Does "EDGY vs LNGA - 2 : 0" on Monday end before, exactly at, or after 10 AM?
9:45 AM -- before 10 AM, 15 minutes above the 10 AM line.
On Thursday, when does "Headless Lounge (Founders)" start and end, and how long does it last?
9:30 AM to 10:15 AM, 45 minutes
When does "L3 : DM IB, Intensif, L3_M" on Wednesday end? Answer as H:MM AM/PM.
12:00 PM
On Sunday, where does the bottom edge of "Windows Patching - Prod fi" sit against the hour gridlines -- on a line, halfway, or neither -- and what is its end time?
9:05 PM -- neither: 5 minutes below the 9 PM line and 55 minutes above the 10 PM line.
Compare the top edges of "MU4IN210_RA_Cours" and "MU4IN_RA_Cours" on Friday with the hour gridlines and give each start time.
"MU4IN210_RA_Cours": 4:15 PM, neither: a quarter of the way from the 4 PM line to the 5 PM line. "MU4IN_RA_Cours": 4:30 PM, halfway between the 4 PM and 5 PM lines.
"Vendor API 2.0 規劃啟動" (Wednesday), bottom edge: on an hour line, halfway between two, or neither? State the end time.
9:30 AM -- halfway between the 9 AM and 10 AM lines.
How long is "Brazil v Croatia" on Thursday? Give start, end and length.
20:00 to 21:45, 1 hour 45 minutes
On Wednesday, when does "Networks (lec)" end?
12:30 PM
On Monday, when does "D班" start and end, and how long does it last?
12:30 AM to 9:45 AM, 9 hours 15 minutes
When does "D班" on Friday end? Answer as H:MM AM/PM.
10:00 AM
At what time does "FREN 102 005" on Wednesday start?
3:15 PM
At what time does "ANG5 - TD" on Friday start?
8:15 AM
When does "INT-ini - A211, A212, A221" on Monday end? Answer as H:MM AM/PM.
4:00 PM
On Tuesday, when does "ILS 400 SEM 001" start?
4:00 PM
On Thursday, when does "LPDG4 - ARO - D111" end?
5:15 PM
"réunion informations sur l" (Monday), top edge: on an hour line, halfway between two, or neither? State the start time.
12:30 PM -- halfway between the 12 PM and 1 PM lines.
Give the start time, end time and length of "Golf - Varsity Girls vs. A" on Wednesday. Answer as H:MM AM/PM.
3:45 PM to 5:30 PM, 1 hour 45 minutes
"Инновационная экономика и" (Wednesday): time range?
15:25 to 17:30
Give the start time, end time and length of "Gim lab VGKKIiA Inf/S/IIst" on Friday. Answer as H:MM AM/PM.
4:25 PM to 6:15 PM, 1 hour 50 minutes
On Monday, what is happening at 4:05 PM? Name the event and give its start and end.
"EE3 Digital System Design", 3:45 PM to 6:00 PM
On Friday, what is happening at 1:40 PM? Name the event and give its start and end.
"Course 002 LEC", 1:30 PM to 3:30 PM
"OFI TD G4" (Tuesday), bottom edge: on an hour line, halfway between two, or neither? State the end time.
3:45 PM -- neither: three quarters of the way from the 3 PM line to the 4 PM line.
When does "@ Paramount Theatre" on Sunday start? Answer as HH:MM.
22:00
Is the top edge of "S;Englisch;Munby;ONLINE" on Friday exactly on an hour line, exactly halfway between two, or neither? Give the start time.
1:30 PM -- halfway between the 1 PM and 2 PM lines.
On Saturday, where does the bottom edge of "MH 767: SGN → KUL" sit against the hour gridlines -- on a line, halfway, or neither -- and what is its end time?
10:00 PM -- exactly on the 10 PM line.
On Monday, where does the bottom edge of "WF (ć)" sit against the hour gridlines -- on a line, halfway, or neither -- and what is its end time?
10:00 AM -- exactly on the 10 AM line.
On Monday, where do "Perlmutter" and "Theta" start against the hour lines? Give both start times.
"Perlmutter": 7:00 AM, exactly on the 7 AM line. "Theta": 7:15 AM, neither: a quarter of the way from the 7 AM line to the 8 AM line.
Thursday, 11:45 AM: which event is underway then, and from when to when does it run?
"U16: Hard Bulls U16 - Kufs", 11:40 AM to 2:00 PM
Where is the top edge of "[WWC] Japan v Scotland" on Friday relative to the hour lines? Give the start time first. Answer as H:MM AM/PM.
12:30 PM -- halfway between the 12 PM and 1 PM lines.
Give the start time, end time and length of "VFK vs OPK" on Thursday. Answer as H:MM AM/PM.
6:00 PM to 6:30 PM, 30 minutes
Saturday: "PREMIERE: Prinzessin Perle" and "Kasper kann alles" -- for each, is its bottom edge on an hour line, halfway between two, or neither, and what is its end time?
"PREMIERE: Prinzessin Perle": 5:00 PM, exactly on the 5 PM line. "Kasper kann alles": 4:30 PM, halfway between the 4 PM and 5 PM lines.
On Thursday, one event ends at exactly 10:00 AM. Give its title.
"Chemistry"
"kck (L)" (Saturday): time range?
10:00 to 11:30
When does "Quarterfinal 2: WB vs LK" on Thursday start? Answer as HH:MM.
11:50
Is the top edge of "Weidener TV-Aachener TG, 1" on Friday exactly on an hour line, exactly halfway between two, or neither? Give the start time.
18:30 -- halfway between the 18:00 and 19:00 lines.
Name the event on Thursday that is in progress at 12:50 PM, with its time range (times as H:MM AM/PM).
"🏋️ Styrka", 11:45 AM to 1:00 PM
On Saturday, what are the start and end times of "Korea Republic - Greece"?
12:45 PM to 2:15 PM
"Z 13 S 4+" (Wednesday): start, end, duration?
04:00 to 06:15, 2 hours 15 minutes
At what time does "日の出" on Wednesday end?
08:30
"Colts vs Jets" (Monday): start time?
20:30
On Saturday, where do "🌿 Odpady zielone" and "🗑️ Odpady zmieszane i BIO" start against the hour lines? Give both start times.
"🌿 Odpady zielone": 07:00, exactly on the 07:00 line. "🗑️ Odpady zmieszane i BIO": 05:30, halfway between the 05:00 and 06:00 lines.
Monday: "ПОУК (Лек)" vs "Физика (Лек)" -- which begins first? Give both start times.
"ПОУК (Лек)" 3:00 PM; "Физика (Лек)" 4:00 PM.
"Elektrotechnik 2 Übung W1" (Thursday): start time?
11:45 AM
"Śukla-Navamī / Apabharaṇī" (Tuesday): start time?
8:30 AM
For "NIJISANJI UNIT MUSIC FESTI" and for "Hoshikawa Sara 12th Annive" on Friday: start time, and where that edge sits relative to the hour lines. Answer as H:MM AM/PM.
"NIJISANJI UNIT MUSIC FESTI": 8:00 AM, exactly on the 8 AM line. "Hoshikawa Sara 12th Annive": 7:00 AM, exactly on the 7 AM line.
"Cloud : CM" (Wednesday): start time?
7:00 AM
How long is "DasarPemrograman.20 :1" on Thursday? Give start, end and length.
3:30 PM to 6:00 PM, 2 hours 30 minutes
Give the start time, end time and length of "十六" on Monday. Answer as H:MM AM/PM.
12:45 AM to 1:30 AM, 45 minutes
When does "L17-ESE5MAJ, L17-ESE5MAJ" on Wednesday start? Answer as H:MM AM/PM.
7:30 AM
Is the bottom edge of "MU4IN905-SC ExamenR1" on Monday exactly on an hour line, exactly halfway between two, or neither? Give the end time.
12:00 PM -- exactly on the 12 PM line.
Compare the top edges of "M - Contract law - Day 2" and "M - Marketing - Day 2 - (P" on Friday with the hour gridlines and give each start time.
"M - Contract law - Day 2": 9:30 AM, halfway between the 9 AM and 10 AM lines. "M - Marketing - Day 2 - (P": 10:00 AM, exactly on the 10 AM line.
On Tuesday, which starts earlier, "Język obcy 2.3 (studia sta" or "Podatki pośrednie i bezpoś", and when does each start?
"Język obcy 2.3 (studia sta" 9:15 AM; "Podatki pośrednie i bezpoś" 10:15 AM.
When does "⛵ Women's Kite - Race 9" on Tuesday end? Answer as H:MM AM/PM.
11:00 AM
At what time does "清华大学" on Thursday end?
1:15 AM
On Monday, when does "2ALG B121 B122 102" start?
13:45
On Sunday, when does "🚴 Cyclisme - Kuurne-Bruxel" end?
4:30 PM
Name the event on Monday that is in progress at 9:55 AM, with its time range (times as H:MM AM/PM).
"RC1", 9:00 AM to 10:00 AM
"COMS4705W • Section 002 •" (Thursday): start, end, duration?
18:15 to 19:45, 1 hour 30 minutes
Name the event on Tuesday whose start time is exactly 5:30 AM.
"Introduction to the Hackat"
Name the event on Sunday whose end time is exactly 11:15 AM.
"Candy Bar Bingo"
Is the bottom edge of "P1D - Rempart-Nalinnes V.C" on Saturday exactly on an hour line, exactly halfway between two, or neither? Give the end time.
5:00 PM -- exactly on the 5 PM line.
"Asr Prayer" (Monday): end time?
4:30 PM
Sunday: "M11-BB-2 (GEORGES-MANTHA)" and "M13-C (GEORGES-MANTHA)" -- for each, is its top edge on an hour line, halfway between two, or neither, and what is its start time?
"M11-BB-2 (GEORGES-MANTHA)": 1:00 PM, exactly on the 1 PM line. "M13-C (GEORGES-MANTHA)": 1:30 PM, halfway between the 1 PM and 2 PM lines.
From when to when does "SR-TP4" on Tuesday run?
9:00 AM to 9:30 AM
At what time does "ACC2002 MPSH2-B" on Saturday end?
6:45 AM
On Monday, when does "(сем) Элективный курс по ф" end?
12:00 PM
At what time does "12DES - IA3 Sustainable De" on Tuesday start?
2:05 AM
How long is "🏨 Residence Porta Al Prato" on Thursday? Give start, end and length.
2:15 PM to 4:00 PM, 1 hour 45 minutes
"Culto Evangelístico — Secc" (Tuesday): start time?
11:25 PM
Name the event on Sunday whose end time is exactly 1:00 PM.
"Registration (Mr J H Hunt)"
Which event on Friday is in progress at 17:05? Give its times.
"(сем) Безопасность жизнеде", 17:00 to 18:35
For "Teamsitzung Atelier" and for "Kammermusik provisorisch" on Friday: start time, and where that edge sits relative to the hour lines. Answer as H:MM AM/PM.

## Objective
Quote verbatim the lines beginning with the one that contains "Thursday, 11:45 AM: which" and running through the one that contains "6:00 PM to 6:30 PM, 30 minutes", both included.

## Solution to the exercise
Thursday, 11:45 AM: which event is underway then, and from when to when does it run?
"U16: Hard Bulls U16 - Kufs", 11:40 AM to 2:00 PM
Where is the top edge of "[WWC] Japan v Scotland" on Friday relative to the hour lines? Give the start time first. Answer as H:MM AM/PM.
12:30 PM -- halfway between the 12 PM and 1 PM lines.
Give the start time, end time and length of "VFK vs OPK" on Thursday. Answer as H:MM AM/PM.
6:00 PM to 6:30 PM, 30 minutes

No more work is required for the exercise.